* _What the task requires_:
One part of the entries below is wanted: the lines from the one containing "Überprüfen Sie die aktuellen Inflationsraten" through the one containing "VPI Belgien". Write those out exactly and nothing else.

* _The data_:
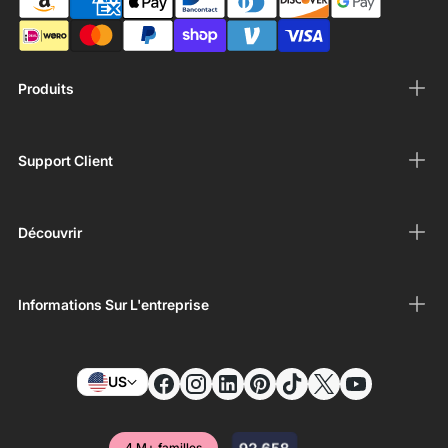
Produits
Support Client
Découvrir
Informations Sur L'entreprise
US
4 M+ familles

==

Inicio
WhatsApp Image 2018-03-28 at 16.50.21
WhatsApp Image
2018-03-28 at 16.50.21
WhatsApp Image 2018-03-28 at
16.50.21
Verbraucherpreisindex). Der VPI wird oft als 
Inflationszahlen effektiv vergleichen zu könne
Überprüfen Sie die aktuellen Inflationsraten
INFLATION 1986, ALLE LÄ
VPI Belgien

* _Solution to the exercise_:
Überprüfen Sie die aktuellen Inflationsraten
INFLATION 1986, ALLE LÄ
VPI Belgien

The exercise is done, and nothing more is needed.